Both states have regulations and reporting obligations that businesses, including LLCs, must adhere to.

This includes filing annual reports with the respective state agencies, maintaining proper records, and fulfilling any industry-specific compliance requirements.

It is important to stay informed about the specific compliance obligations in your state to ensure compliance and avoid penalties.

LLCs are generally known for their flexibility in terms of corporate formalities compared to other business entities like corporations.

Both Arizona and Washington provide a certain level of flexibility in terms of governance and administrative requirements for LLCs.

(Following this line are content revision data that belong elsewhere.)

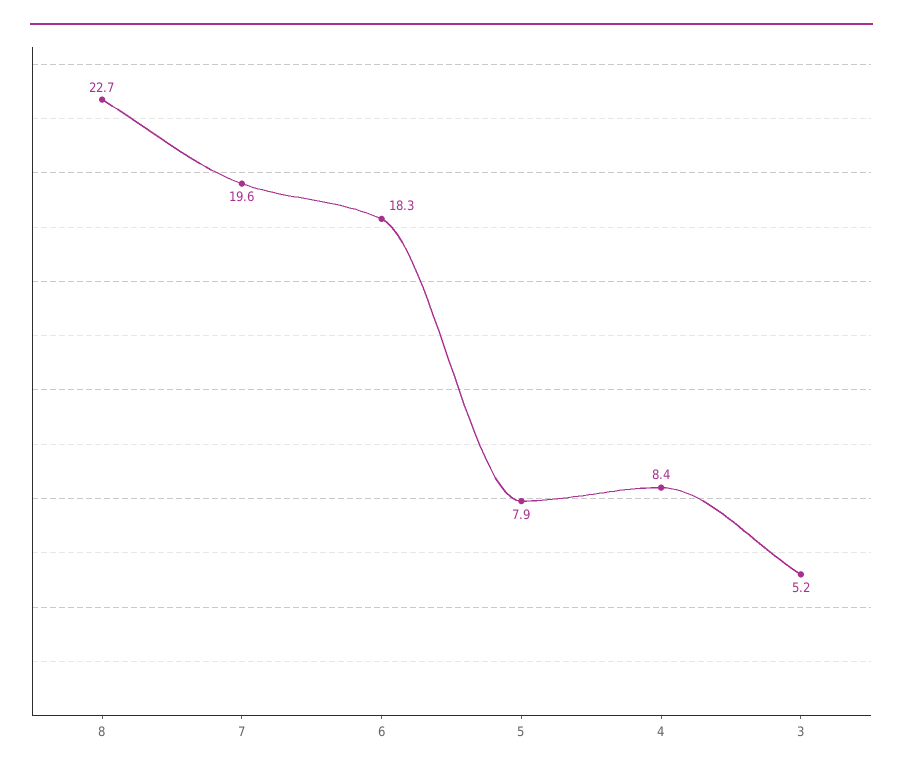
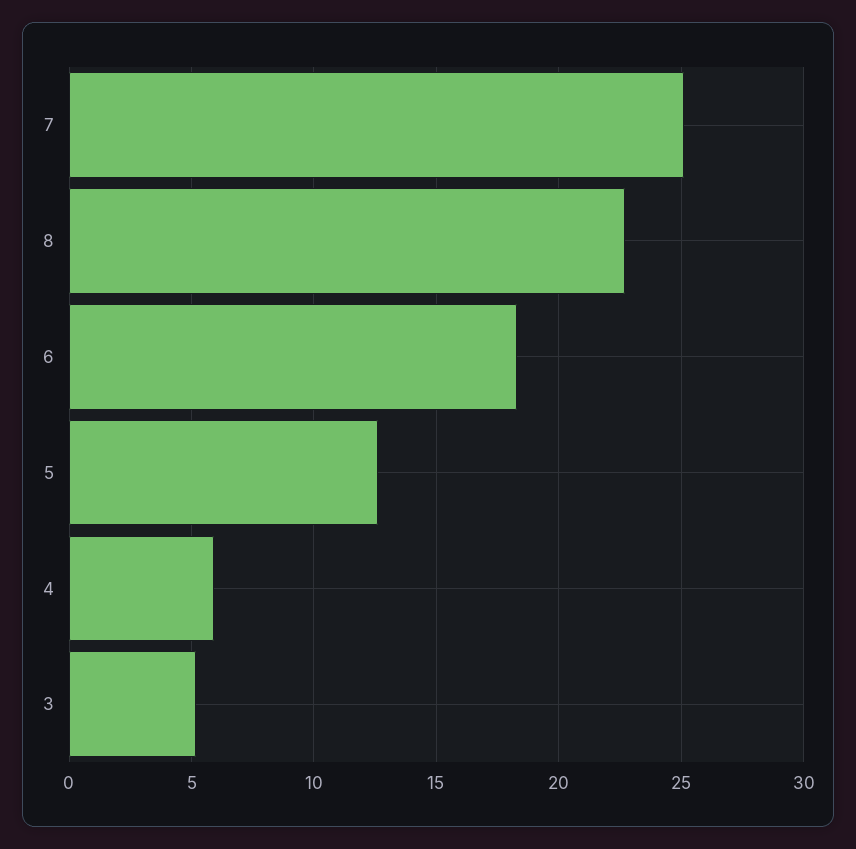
  {
    "8": 22.7,
-   "7": 19.6,
+   "7": 25,
    "6": 18.3,
-   "5": 7.9,
+   "5": 12.5,
-   "4": 8.4,
+   "4": 6,
    "3": 5.2
  }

However, it is important to maintain good recordkeeping practices, follow any necessary internal procedures, and adhere to state requirements to maintain the limited liability protection and proper functioning of the LLC.

While an operating agreement is not legally required in either Arizona or Washington, it is highly recommended for LLCs in both states.

The operating agreement allows LLC members to customize the internal rules, ownership structure, and decision-making processes of the LLC.

This provides significant flexibility in determining how the LLC will be managed and how key business decisions will be made.

Both Arizona and Washington provide some flexibility for tax planning within the respective state tax systems.

LLCs can take advantage of deductions, credits, and other tax planning strategies to optimize their tax obligations based on the specific rules and regulations in each state.